Work to be completed: Report each line below that carries the word "camera".

Start of Data to use

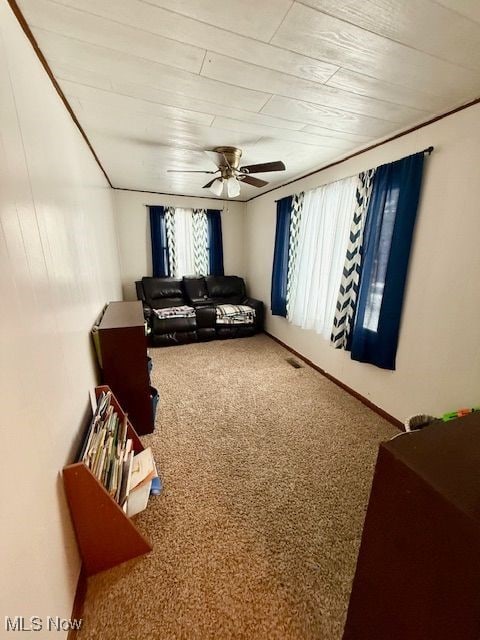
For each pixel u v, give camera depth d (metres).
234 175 2.45
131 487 1.34
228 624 0.97
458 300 1.66
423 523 0.53
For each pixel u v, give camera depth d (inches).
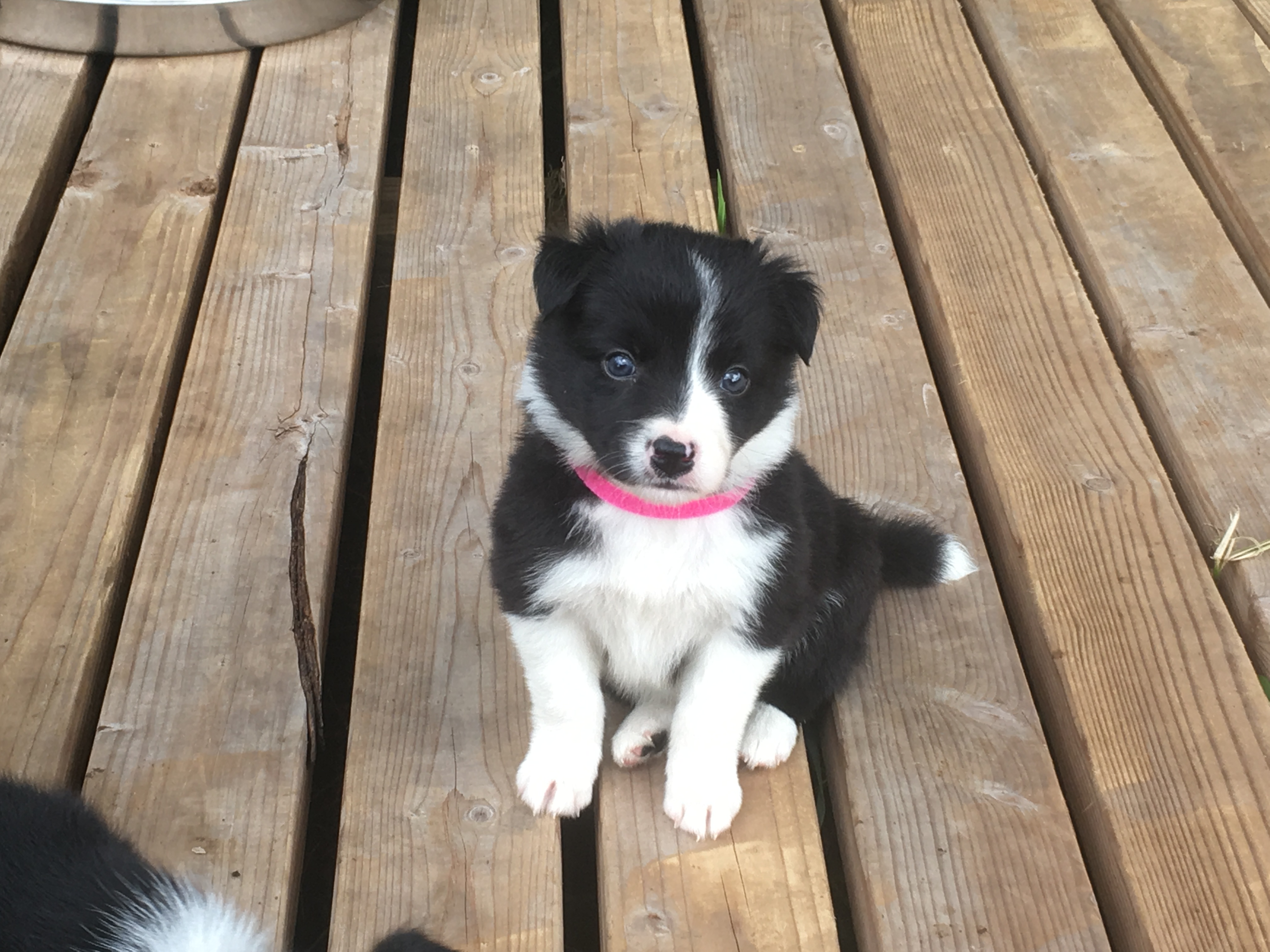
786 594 22.3
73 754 22.9
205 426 28.0
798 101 37.4
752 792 22.6
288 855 21.5
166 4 36.8
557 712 22.6
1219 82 37.1
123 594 25.8
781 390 22.7
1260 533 26.2
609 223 23.6
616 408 21.3
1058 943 20.6
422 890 21.2
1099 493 26.9
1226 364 29.6
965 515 27.0
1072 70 38.0
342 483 27.6
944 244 32.7
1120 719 23.2
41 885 19.0
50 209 34.2
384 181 38.0
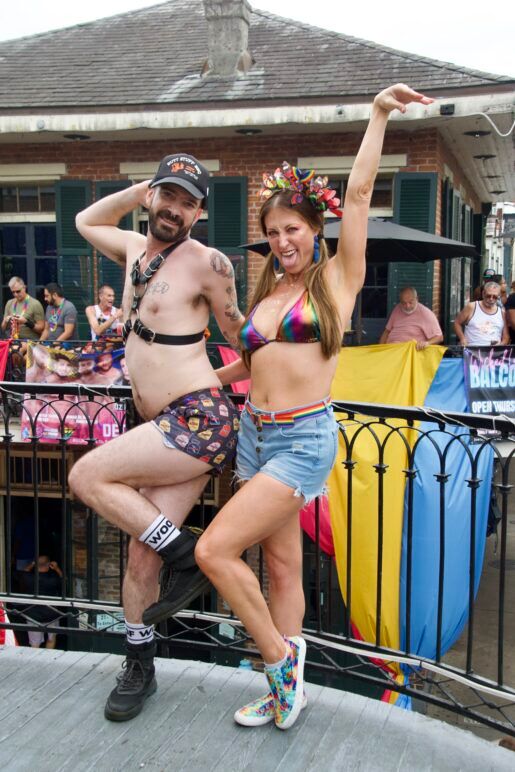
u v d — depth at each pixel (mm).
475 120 8555
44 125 8891
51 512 10016
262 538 2299
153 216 2365
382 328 9414
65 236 9938
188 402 2389
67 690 2773
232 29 9297
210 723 2551
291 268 2289
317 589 3033
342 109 8273
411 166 9070
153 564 2523
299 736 2484
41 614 9047
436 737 2492
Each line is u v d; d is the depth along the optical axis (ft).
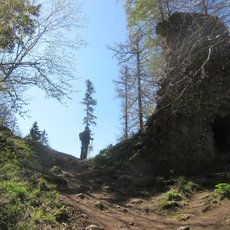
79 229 27.99
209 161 47.14
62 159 59.98
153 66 55.11
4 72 40.06
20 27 40.73
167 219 32.53
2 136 52.95
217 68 49.88
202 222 29.99
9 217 26.76
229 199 33.78
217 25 29.71
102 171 52.60
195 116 49.55
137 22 72.69
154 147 50.72
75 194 39.83
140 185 44.57
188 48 34.83
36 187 36.09
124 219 32.32
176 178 44.68
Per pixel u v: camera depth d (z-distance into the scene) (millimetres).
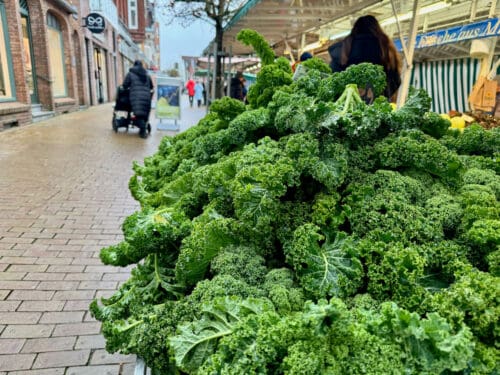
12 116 11289
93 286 3479
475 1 5480
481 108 5859
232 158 1963
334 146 1814
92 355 2676
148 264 1895
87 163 7883
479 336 1120
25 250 4039
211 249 1629
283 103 2209
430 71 8188
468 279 1226
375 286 1356
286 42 10109
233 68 25562
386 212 1590
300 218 1665
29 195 5719
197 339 1259
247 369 1030
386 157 1896
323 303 1069
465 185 1873
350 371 982
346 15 6488
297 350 988
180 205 2145
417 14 3959
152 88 11828
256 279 1497
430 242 1493
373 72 2125
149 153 9234
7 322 2934
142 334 1440
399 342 1054
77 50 19234
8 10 11320
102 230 4672
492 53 5680
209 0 10078
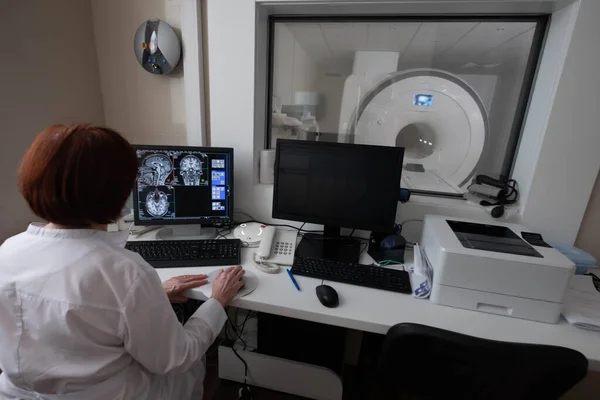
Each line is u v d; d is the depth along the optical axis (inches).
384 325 36.7
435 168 65.9
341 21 59.6
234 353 58.5
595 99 46.2
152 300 26.9
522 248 40.3
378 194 50.2
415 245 51.9
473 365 31.0
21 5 51.7
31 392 27.4
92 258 25.5
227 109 59.4
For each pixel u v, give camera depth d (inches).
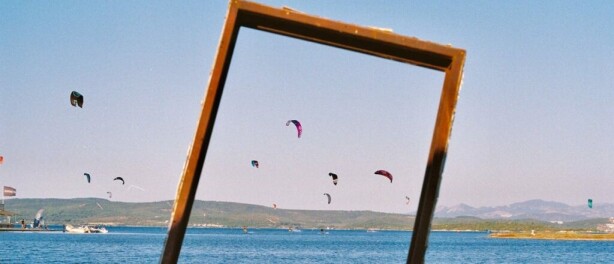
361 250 4990.2
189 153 281.7
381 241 7677.2
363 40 295.4
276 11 282.7
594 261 3809.1
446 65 304.2
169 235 281.7
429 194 301.3
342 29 289.0
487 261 3754.9
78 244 5093.5
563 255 4443.9
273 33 294.8
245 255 4020.7
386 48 299.6
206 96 279.6
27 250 4077.3
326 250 4931.1
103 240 6200.8
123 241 5954.7
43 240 5915.4
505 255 4424.2
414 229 308.2
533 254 4569.4
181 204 282.4
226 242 6673.2
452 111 300.2
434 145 303.1
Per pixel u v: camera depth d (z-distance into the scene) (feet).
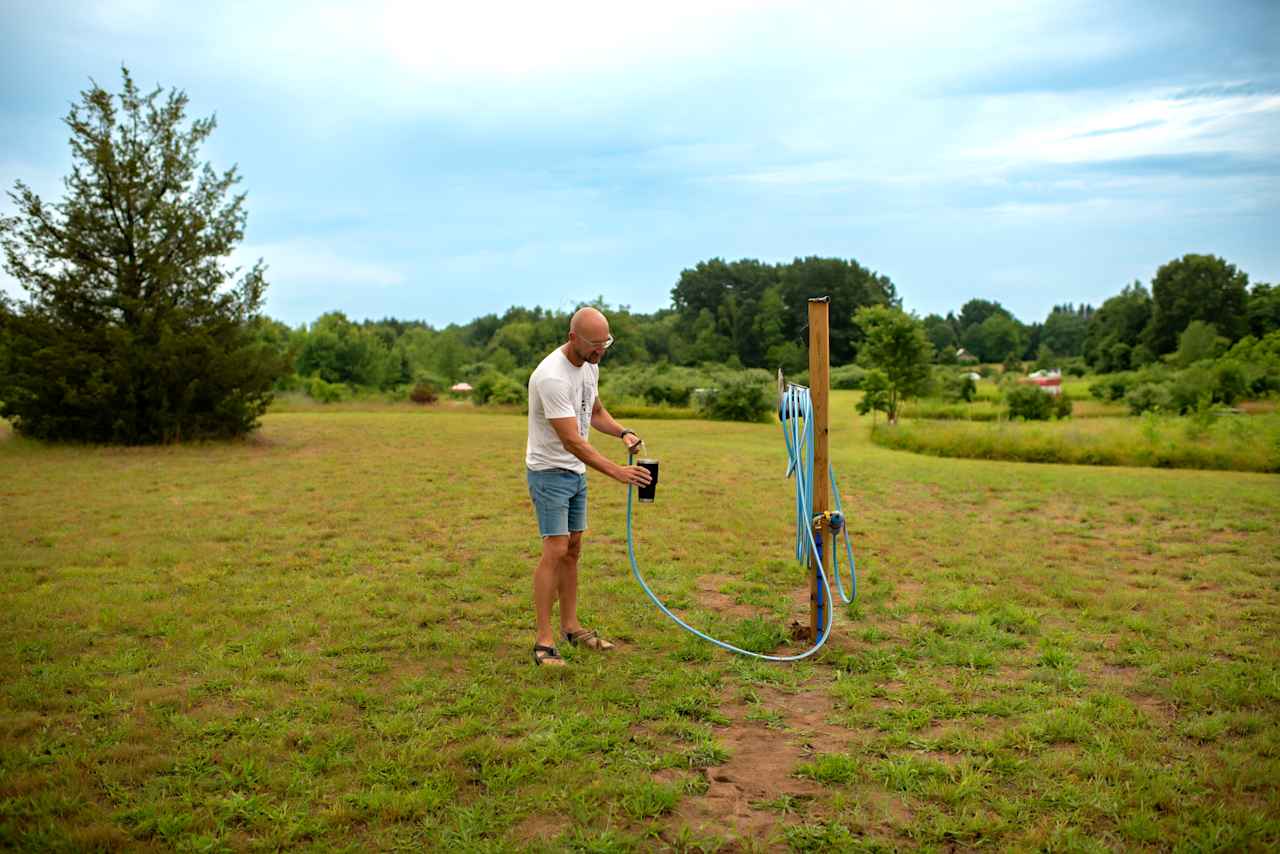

End of Data to use

Task response:
For each pixel u v, give camera depth d (metres).
For each pixel u v, give camera depth d (inches).
Per pixel u v: camera depth d (z-distance into the scene) (millimetres).
For each pixel u v, give camera depth d (inches).
Per pixel u v: camera depth d (z-distance into the scene) (feet).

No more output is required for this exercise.